By Deepak Patel:
Whenever we see a child’s face, we observe the innocence closely and cherish it. We cherish it because of its inherent purity.
But to think about it, we see that innocence because there is no burden of the past. We see that innocence because there is no regret, pain, hatred or fear in a child. Children can’t remember these strong emotions for long, everything for them is temporary. Eventually, we observe the innocence fading away as they come to term with their ‘inheritan
While watching the documentary ‘Inheritance’, we observe the face of Monika Hertwig, daughter of Amon Goeth (the Nazi Commandant of the Krakow Plaszow concentration camp in Poland during World War II), an old woman who still has that precious ‘innocence’ on her face.

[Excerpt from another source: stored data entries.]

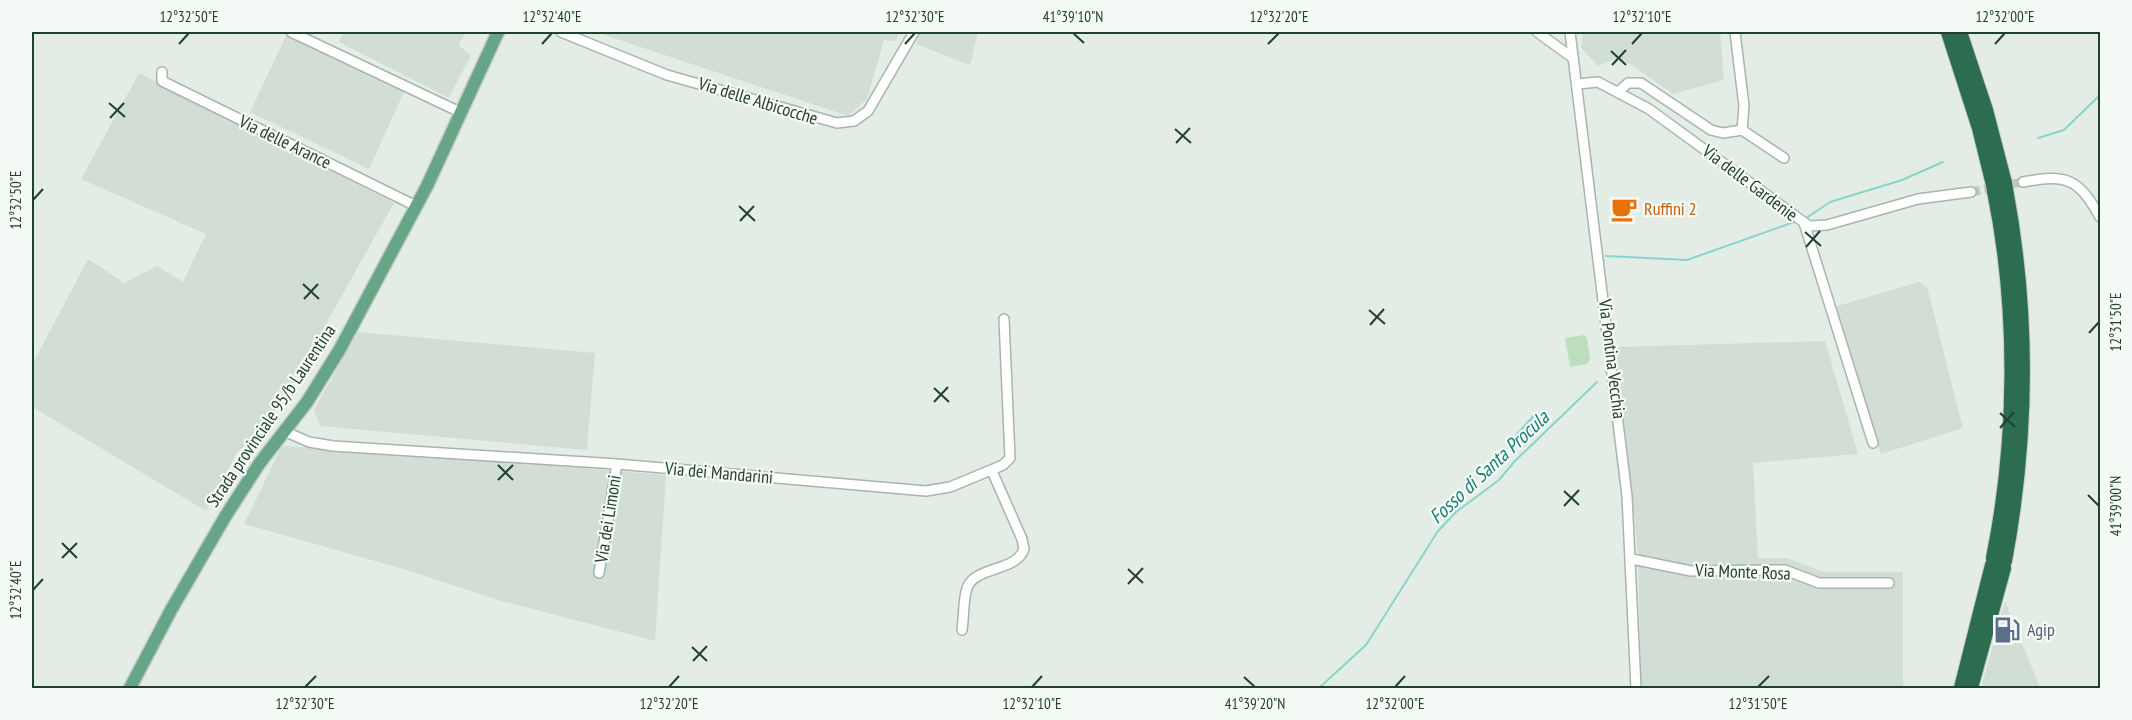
<svg xmlns="http://www.w3.org/2000/svg" width="2132" height="720" viewBox="0 0 2132 720" font-family="'PT Sans Narrow',sans-serif">
<style>
.built{fill:#d1ddd5}
.green{fill:#bbdfbc}
.water{fill:#89d4cd}
.lines{fill:none;stroke-linecap:round;stroke-linejoin:round}
.stream{stroke:#89d4cd;stroke-width:2}
.minor-tunnel{stroke:#bccac2;stroke-width:9;stroke-dasharray:9 4.5;stroke-linecap:butt}
.minor-casing{stroke:#a5b6ac;stroke-width:12}
.major-casing{stroke:#c1cac5;stroke-width:15}
.highway-casing{stroke:#c1cac5;stroke-width:16}
.minor{stroke:#fff;stroke-width:9}
.major{stroke:#66a585;stroke-width:12}
.highway{stroke:#2c6d4f;stroke-width:14}
.highway-bridge-casing{stroke:#c1cac5;stroke-width:16;stroke-linecap:butt}
.highway-bridge{stroke:#2c6d4f;stroke-width:14}
.ticks{fill:none;stroke:#224030;stroke-width:2}
.labels{text-anchor:middle;stroke-width:4.5;stroke-linejoin:round;paint-order:stroke}
.street-label{font-size:18px;fill:#224030;stroke:#f4faf5}
.food-label{font-size:18px;fill:#c56008;stroke:#f4faf5;text-anchor:start}
.service-label{font-size:18px;fill:#4e5e75;stroke:#f4faf5;text-anchor:start}
.water-label{font-size:20px;font-style:italic;fill:#197e76;stroke:#f4faf5}
.neatline{fill:none;stroke:#224030;stroke-width:2}
.ticks-label{font-size:15px;text-anchor:middle;fill:#224030}
</style>
<rect width="100%" height="100%" fill="#e3ede6"/>
<path class="built" d="M344,32H465L459,46L471,55L449,98L339,42Z
M596,32H899L896,41L884,40L867,99L848,116Z
M920,32H978L970,65L916,44Z
M1583,32H1720L1724,80L1673,94L1630,64L1615,59L1598,66L1581,48Z
M286,36L404,92L369,169L250,112Z
M139,73L394,203L279,407L236,454L206,511L32,407V365L88,259L120,280L122,284L157,266L183,282L206,234L81,179Z
M1919,282L1927,287L1963,428L1881,454L1834,307Z
M358,332L595,353L587,450L320,426L314,410Z
M1825,341L1858,454L1753,463L1758,558H1787L1823,572H1903V688H1641L1638,553L1616,347Z
M282,446L406,453L666,475L655,641L498,600L407,570L244,524Z
M2005,601L2040,688H1981Z"/>
<path class="green" d="M1584,335L1587,338L1590,360L1587,364L1570,367L1565,338Z"/>
<path class="water" d="M1533,415L1543,425L1524,445L1514,436Z"/>
<g class="lines">
<path class="stream" d="M2038,138L2064,130L2100,95
M1805,219L1830,202L1902,180L1943,162
M1606,256L1687,260L1797,221
M1319,688L1366,645L1438,531L1456,512L1499,480L1514,462L1597,382"/>
<path class="minor-tunnel" d="M1971,192L2023,182"/>
<g class="minor-casing">
<path id="minor" d="M291,32L462,113
M561,32L667,75L837,123L854,121L868,111L914,32
M1537,32L1573,58
M1570,32L1627,496L1636,688
M162,72V81L416,206
M1577,84L1598,82L1649,109L1809,226L1827,225L1918,199L1971,192
M1618,92L1628,83H1641L1711,130L1723,133L1742,130L1744,106L1735,32
M1742,130L1784,158
M2023,182C2067,174 2078,178 2100,217
M1804,223L1873,443
M284,431L309,442L333,446L617,464L926,491L950,487L1003,465L1010,458L1004,319
M1632,559L1691,571L1785,570L1819,583H1889
M599,573L617,464
M962,630C964,617 963,600 967,588C975,566 1016,572 1024,549L1022,539L992,471"/>
</g>
<g class="major-casing">
<path id="major" d="M130,688L171,610L225,517L259,464L307,402L340,349L427,186L498,32"/>
</g>
<g class="highway-casing">
<path id="highway" d="M1948,32L1979,128L1993,185
M1960,32L1986,110L2005,183
M1993,558C2017,440 2018,309 1994,191
M2005,561C2028,438 2029,312 2006,189
M1961,688L1992,565
M1971,688L2004,568"/>
</g>
<use href="#minor" class="minor"/>
<use href="#major" class="major"/>
<use href="#highway" class="highway"/>
<g class="highway-bridge-casing">
<path id="highway-bridge" d="M2005,183L2006,189
M1993,185L1994,191"/>
</g>
<use href="#highway-bridge" class="highway-bridge"/>
</g>
<path class="ticks" d="M1073,33L1084,43M179,44L189,33M542,44L552,33M905,44L915,33M1268,44L1279,33M1632,44L1642,33M1995,44L2005,33M1611,51L1626,65M1612,65L1626,50M109,103L125,117M110,118L124,103M1175,129L1191,143M1176,143L1190,128M33,200L43,189M739,206L755,221M740,221L754,206M1805,232L1821,246M1806,247L1820,231M303,284L319,299M304,299L318,284M1369,310L1385,324M1370,325L1384,309M2089,333L2099,322M934,388L949,402M934,402L948,387M2000,413L2015,427M2000,428L2014,412M498,465L513,480M498,480L513,465M1564,491L1579,505M2088,495L2099,506M1564,506L1579,490M62,543L77,558M62,558L77,543M1128,569L1143,583M1128,584L1143,568M33,590L43,579M692,647L707,661M693,661L707,646M1244,677L1255,687M305,687L316,676M669,687L679,676M1032,687L1042,676M1395,687L1405,676M1758,687L1769,676"/>
<defs>
<g id="cafe-bare" transform="scale(2.07)"><path d="M-5.5-4.5H6V0H3Q3 3.5 0 3.5H-2.5Q-5.5 3.5-5.5 0ZM3-3.2v2h1.7v-2ZM-6 4.5H4V6H-6Z" fill="#e8710a" stroke="#f4faf5" stroke-width="2.5" paint-order="stroke"/></g>
<g id="fuel-bare" transform="scale(2.07)"><path d="M-5.5-6h7V0h2V4h1.3V-2.5L3-4.5l.8-.8L6-3V5H2.5V1h-1V6h-7ZM-4.2-4.7v3.2H.2V-4.7Z" fill="#5c6f8a" stroke="#f4faf5" stroke-width="2.5" paint-order="stroke"/></g>
</defs>
<g fill-rule="evenodd">
<use href="#cafe-bare" x="1624" y="209"/>
<use href="#fuel-bare" x="2007" y="630"/>
</g>
<g class="labels">
<g class="street-label">
<text transform="translate(758 101) rotate(17)" y="6">Via delle Albicocche</text>
<text transform="translate(285 142) rotate(26)" y="6">Via delle Arance</text>
<text transform="translate(1750 183) rotate(37)" y="6">Via delle Gardenie</text>
<text transform="translate(1612 359) rotate(83)" y="6">Via Pontina Vecchia</text>
<text transform="translate(271 416) rotate(-56)" y="6">Strada provinciale 95/b Laurentina</text>
<text transform="translate(719 473) rotate(5)" y="6">Via dei Mandarini</text>
<text transform="translate(608 519) rotate(-81)" y="6">Via dei Limoni</text>
<text transform="translate(1743 572) rotate(2)" y="6">Via Monte Rosa</text>
</g>
<g class="food-label">
<text x="1644" y="215">Ruffini 2</text>
</g>
<g class="service-label">
<text x="2027" y="636">Agip</text>
</g>
<g class="water-label">
<text transform="translate(1489 467) rotate(-43)" y="7">Fosso di Santa Procula</text>
</g>
</g>
<rect width="2132" height="720" fill="none" stroke="#f4faf5" stroke-width="66"/>
<rect x="33" y="33" width="2066" height="654" class="neatline"/>
<g class="ticks-label">
<text x="189" y="22">12°32'50"E</text>
<text x="552" y="22">12°32'40"E</text>
<text x="915" y="22">12°32'30"E</text>
<text x="1073" y="22">41°39'10"N</text>
<text x="1279" y="22">12°32'20"E</text>
<text x="1642" y="22">12°32'10"E</text>
<text x="2005" y="22">12°32'00"E</text>
<text transform="translate(16 200) rotate(-90)" y="5">12°32'50"E</text>
<text transform="translate(2116 322) rotate(-90)" y="5">12°31'50"E</text>
<text transform="translate(2116 506) rotate(-90)" y="5">41°39'00"N</text>
<text transform="translate(16 590) rotate(-90)" y="5">12°32'40"E</text>
<text x="305" y="709">12°32'30"E</text>
<text x="669" y="709">12°32'20"E</text>
<text x="1032" y="709">12°32'10"E</text>
<text x="1255" y="709">41°39'20"N</text>
<text x="1395" y="709">12°32'00"E</text>
<text x="1758" y="709">12°31'50"E</text>
</g>
</svg>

This old woman was ten months old when Amon Goeth was executed for different war crimes, primarily for killing thousands of Jews (remember ‘Schindler’s List’). But the burden of inheritance is so heavy on her, that her face has this permanent harrowing but ‘innocent’ expression of a child who is lost in a huge carnival.
Sometimes, it is better to be childlike to escape so much pain. James Moll’s 75-minute documentary is a simple tale of a single woman trying to cope with this ‘inheritance’ of pain and horror with some mutual understanding and help.
Monika Hertwig watches Steven Speilberg’s ‘Schindler’s List’, hates it, but then slowly comes to acknowledge the fact that his father was a monster and mother was a bystander. In order to bring some closure, for a new beginning so as to live with the truth, she asks Helen Jonas, who resides in America, to come meet her at Poland’s concentration camp memorial. Helen Jonas is a concentration camp survivor, who worked as a teenager in Amon Goeth’s villa during the holocaust.
What makes this documentary beautiful is its brilliant portrayal of how a child has to live with the legacy of her parents till her own death, unable to escape it. The war, the human bestiality and the sheer horror, all of this is in the background. We are not observing an old woman, but a child named Monika, trying hard to repent for the sins of her parents. We are not observing the war, but the everlasting effects of this war on human beings.
Those human beings include Helen Jonas, her husband, her children and her deceased parents too. And those human beings include Monika’s own daughter, her grandson, her husband, her mother and her grandmother too.
Monika Hertwig’s story is of courage, because it requires courage to walk on this road to redemption. Let us pray to god for such courage, so that even we can face the demons hiding in the corners of our past, and so that we can live with the legacy of our parents.